Column: New plastic recycling efforts are in the bag

It’s time for some trash talk. That’s because some Lake County communities are beginning a new program impacting garbage collections.

The Hefty ReNew program kicking off in October will be giving residents in nine municipalities, including Bannockburn, Deerfield, Gurnee, Highland Park, Highwood, Lake Villa, Lincolnshire, North Chicago and Riverwoods, an easy way to get rid of those devilish — yet convenient — plastic grocery bags.

Also included in the initiative are unincorporated areas of five townships: Avon, Moraine, Shields, Warren and West Deerfield.

Hefty ReNew orange bags are placed inside a regular recycle bin. (Reynolds Consumer Products)

As outlined by Hefty Brands, part of Lake Forest-based Reynolds Consumer Products; the Lakeshore Recycling Systems waste company; and the Solid Waste Agency of Lake County, the new program is an easy way to divert hard-to-recycle plastic waste from area landfills. It also keeps the lightweight plastic bags out of trees or stuck in bushes for months at a time as they slowly disintegrate.
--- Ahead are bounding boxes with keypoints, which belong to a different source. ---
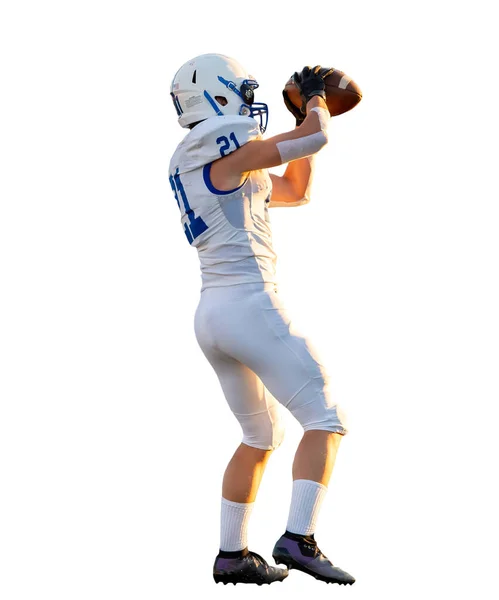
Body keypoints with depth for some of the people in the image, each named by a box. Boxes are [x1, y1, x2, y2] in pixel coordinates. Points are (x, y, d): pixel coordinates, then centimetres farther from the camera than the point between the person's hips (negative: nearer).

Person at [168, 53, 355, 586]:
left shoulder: (195, 163, 19)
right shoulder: (225, 150, -9)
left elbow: (295, 192, 26)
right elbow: (315, 139, -13)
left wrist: (305, 120, 21)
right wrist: (314, 101, 8)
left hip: (211, 314, 9)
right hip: (250, 306, -9)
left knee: (261, 435, 20)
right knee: (325, 421, -5)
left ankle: (232, 553, 20)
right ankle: (298, 539, -15)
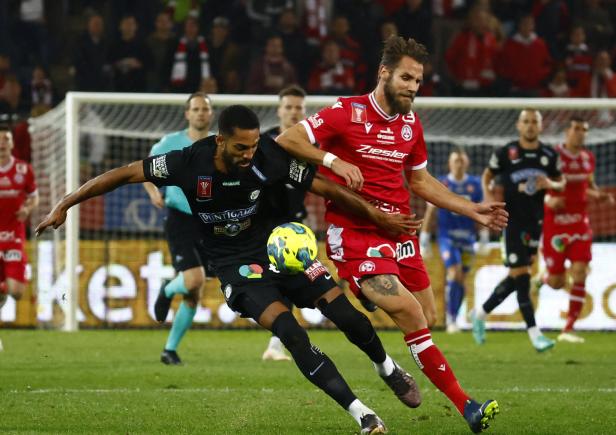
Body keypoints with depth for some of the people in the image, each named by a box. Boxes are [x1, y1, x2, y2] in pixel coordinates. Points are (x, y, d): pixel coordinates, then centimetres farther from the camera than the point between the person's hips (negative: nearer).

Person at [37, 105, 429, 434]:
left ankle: (388, 369, 26)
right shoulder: (190, 163, -22)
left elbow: (326, 189, -11)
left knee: (345, 313, -9)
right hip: (235, 263, -2)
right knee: (290, 332, -24)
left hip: (278, 245, 2)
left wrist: (378, 217, -9)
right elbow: (124, 174, -14)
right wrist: (64, 206, -13)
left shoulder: (270, 159, -20)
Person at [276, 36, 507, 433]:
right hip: (354, 232, -7)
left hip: (399, 232, 7)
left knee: (427, 320, 4)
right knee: (412, 316, -18)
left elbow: (420, 181, 24)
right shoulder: (347, 113, -8)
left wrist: (473, 210, 18)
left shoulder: (411, 124, 11)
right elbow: (286, 140, -10)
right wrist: (332, 160, -23)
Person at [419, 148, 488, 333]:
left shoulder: (475, 185, 5)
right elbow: (430, 212, 4)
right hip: (447, 236, -3)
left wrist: (484, 238, 8)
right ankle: (450, 319, -13)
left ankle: (453, 319, 20)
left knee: (461, 279, 7)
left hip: (467, 238, 3)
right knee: (454, 274, -18)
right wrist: (424, 240, 3)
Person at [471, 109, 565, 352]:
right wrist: (488, 195, -7)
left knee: (516, 278, 8)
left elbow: (561, 183, 15)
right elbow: (487, 176, 11)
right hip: (512, 220, -4)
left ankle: (481, 313, 28)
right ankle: (535, 335, -12)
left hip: (535, 223, 4)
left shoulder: (549, 156, 5)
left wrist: (550, 184, -7)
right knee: (521, 275, -11)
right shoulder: (505, 154, -3)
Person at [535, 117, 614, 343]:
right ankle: (541, 279, 40)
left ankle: (568, 329, -5)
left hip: (579, 223, 4)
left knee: (580, 274, -11)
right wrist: (549, 200, -25)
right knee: (557, 282, 0)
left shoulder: (588, 158, 7)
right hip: (554, 222, -4)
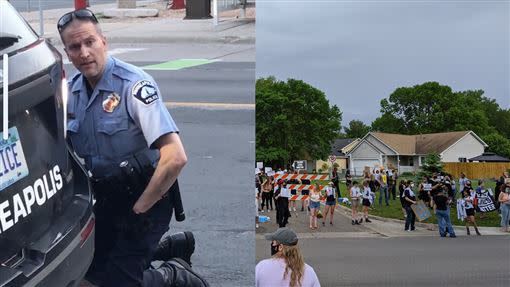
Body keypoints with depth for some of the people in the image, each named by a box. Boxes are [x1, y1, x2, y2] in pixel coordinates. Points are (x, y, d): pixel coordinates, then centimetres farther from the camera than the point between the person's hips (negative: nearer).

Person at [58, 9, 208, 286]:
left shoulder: (134, 85, -22)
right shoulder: (72, 89, -1)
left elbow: (175, 158, -30)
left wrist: (138, 210, -20)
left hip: (143, 197, -7)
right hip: (104, 199, 7)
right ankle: (174, 246, 30)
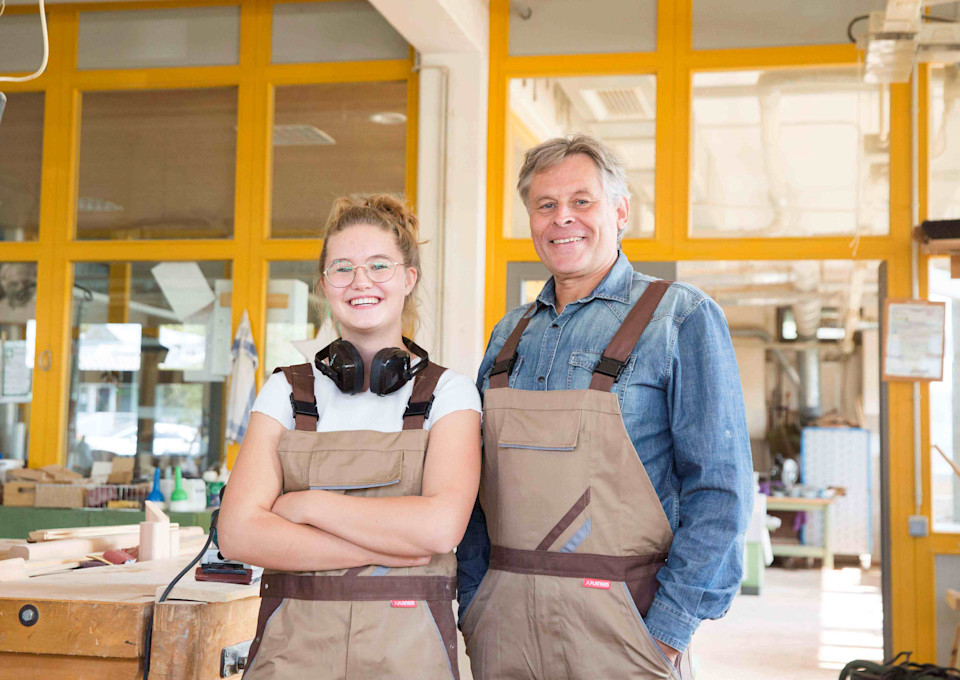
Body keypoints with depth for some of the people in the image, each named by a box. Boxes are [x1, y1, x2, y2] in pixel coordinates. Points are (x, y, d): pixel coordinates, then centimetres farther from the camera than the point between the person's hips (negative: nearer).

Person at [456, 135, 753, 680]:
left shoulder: (682, 318, -5)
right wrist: (472, 605, 6)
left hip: (618, 622, -4)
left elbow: (720, 488, -10)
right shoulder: (510, 334, 11)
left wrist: (668, 632, -14)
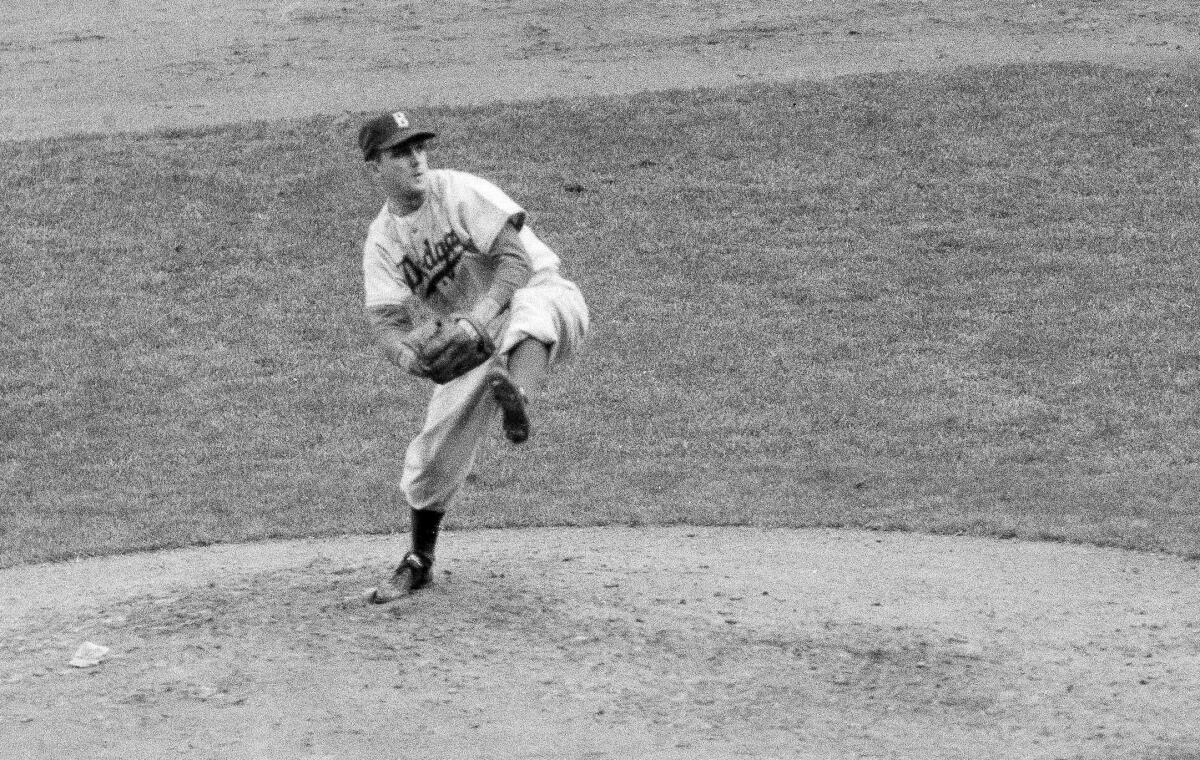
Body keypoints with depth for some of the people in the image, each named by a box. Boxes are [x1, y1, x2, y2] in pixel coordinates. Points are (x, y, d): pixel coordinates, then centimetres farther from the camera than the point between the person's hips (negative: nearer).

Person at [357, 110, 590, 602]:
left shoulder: (460, 192, -13)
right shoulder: (381, 241, 1)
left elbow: (516, 260, -21)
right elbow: (386, 320, -10)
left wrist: (479, 317, -37)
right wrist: (406, 353, -34)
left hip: (542, 295, -5)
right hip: (475, 338, 5)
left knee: (530, 313, -42)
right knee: (436, 446, 0)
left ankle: (518, 395, -72)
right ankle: (419, 562, 21)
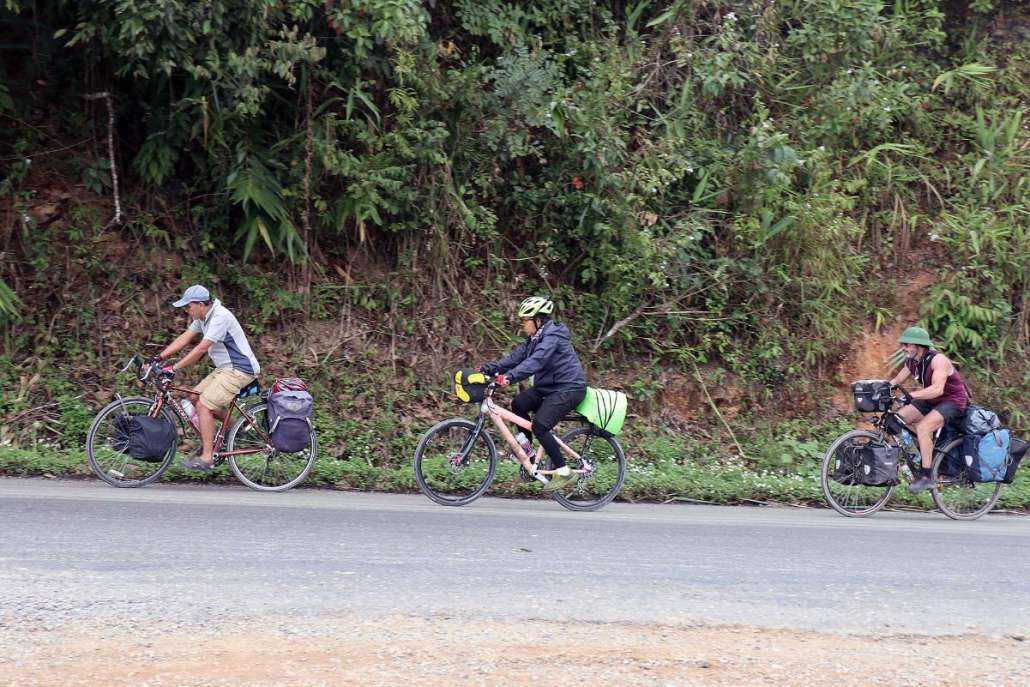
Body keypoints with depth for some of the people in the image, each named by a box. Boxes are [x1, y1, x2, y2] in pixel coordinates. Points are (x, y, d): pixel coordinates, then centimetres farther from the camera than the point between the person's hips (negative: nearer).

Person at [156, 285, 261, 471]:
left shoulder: (220, 317, -22)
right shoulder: (203, 317, 8)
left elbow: (201, 349, -27)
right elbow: (184, 339, 9)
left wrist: (174, 368, -26)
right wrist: (158, 358, 1)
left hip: (239, 370, -10)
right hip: (225, 368, 10)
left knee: (203, 405, -14)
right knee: (195, 397, 8)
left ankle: (206, 457, -11)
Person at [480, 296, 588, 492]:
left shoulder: (553, 337, -20)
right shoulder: (535, 338, 11)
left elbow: (535, 362, -33)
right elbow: (516, 357, 6)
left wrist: (510, 377, -45)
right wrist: (489, 368, -5)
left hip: (568, 389, -10)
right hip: (548, 387, 10)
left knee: (539, 426, -21)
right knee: (518, 404, -4)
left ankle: (564, 473, -12)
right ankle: (530, 460, 4)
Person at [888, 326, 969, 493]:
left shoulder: (938, 360, -26)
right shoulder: (912, 361, -1)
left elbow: (937, 389, -37)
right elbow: (897, 380, 5)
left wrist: (911, 396, -47)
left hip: (953, 400, -8)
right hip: (932, 401, 8)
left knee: (923, 428, -29)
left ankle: (927, 477, -24)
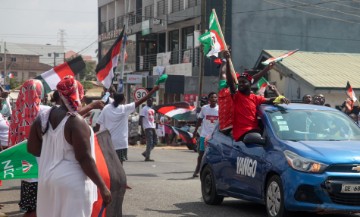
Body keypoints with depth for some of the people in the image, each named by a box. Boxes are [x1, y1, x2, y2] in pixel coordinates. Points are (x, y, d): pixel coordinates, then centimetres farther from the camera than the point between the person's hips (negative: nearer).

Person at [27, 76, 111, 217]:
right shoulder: (76, 122, -18)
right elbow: (84, 158, -20)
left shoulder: (43, 118, 3)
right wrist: (102, 187, -14)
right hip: (72, 182, -7)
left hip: (47, 178, 7)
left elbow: (32, 148, 10)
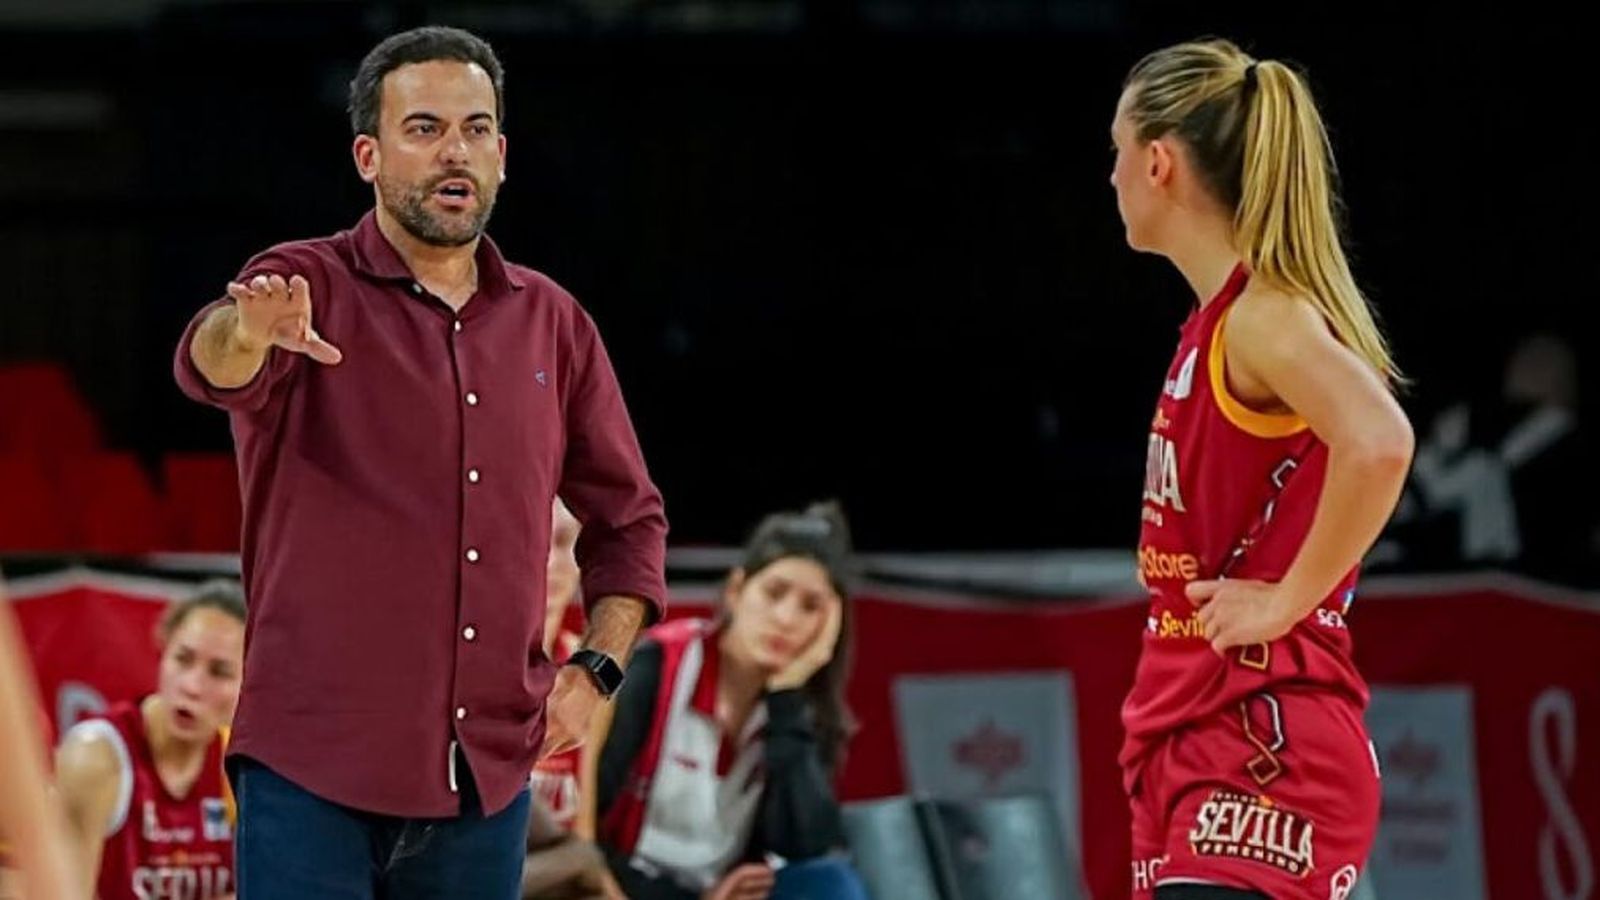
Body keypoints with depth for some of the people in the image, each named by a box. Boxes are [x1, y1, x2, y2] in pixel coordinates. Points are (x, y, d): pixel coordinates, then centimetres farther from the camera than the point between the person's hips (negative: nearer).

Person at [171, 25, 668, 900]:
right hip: (313, 771, -4)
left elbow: (629, 517, 21)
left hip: (488, 783, 4)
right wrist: (248, 333, -50)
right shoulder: (310, 288, -3)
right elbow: (207, 361, -26)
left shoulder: (553, 324, 12)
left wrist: (596, 669, 5)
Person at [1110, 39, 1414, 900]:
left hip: (1260, 759, -10)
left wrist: (1287, 601, -22)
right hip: (1196, 755, 10)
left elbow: (1378, 442, -31)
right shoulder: (1213, 323, 16)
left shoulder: (1264, 315, -13)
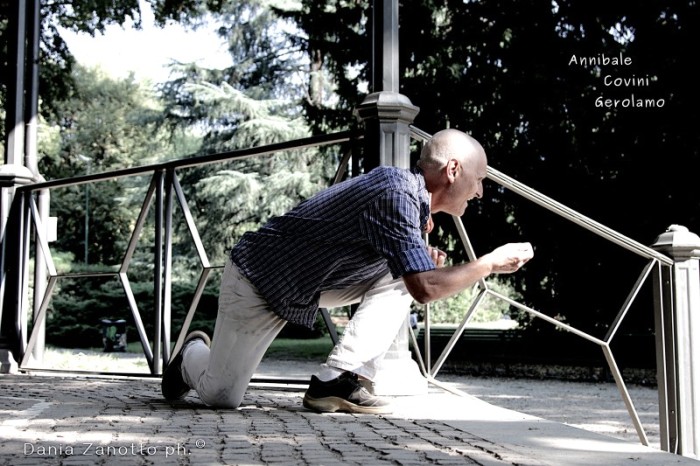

The bags are notorious litter offerings, oftentimes ending up in area lakes, rivers and streams. It’s also a way to avoid a complete ban on the use of commercial plastic bags, which are made from fossil fuels.

The new program works by residents purchasing Hefty ReNew heavy plastic — ironically — orange bags at Jewel-Osco, Menards, Sunset Foods or Ace Hardware outlets. Place the items — chip bags, foam egg cartons, plastic pet food bags, plastic grocery bags, bubble wrap, foam cups, plastic utensils and other flexible film and packaging — in the orange bags, which start at $7.99 for 20 bags. To mark the launch, Hefty is offering free starter kits for homeowners by signing up on the company’s website: HeftyReNew.com.

When the bags are full, they go into recycling carts along with other recyclables, like metal cans and newspapers, and voila. The orange bags get picked up on collection days and head to recycling companies, where those involved say they are turned into building and construction materials.

Prior to this new program, those wanting to dispose of those plastic grocery bags had to drop them off at supermarkets, which in turn would send them to specialty recycling centers. For those of us with the lazy gene, it was a pain. Instead, we usually turned the bags into other uses before dumping them in trash bins.

Surprisingly, it took this long to come up with a reasonable and fairly effortless way to get rid of the plastic bags used by a host of retailers.

Of course, one alternative has always been to tote reusable shopping bags made of cloth or combined plastics and fabrics to have one’s groceries packed. Except they take 28 to 200 times as much energy to produce as disposable bags, according to recycling experts.

The renewable plastics recycling program marks the first launch in Illinois, following our next-door neighbor Indiana, and other states like Tennessee, Idaho, Georgia, Nebraska, Arizona and Ohio. Hefty says the program, which began in 2018, to-date has diverted more than 2,800 tons of hard-to-recycle plastics from landfills.

Besides reducing litter and eye pollution, recycled plastic bags reduce carbon emissions and greenhouse gases. A number of states, including California Connecticut, Delaware, Hawaii, Maine, New York, Oregon, and Vermont, have enacted legislation to ban plastic bag use.

The reason the bags haven’t been commonly recycled previously is because the soft-plastic shopping bags blow around recycling centers and often get caught in machinery, which causes problems for large facilities. Same with foam food containers, in which restaurant leftovers often come home.

When recycled, the plastics are taken to facilities for processing and turned into post-consumer resin plastic pellets. Some of the recycled bags and film are re-used to make new plastic bags and products.

“For the past 16 years, SWALCO has been working on finding a better way to collect and manage hard-to-recycle plastics,” Walter Willis, executive director of the county agency responsible for developing and implementing area solid waste management plans, said in a statement, noting the program provides a “comprehensive and convenient way to engage our residents and take our recycling program to the next level.”

This new plastics recycling program should make a dent in the untold thousands of those bags that until now have been ending up in our landfills as so much garbage. And who needs more of that?

Charles Selle is a former News-Sun reporter, political editor and editor.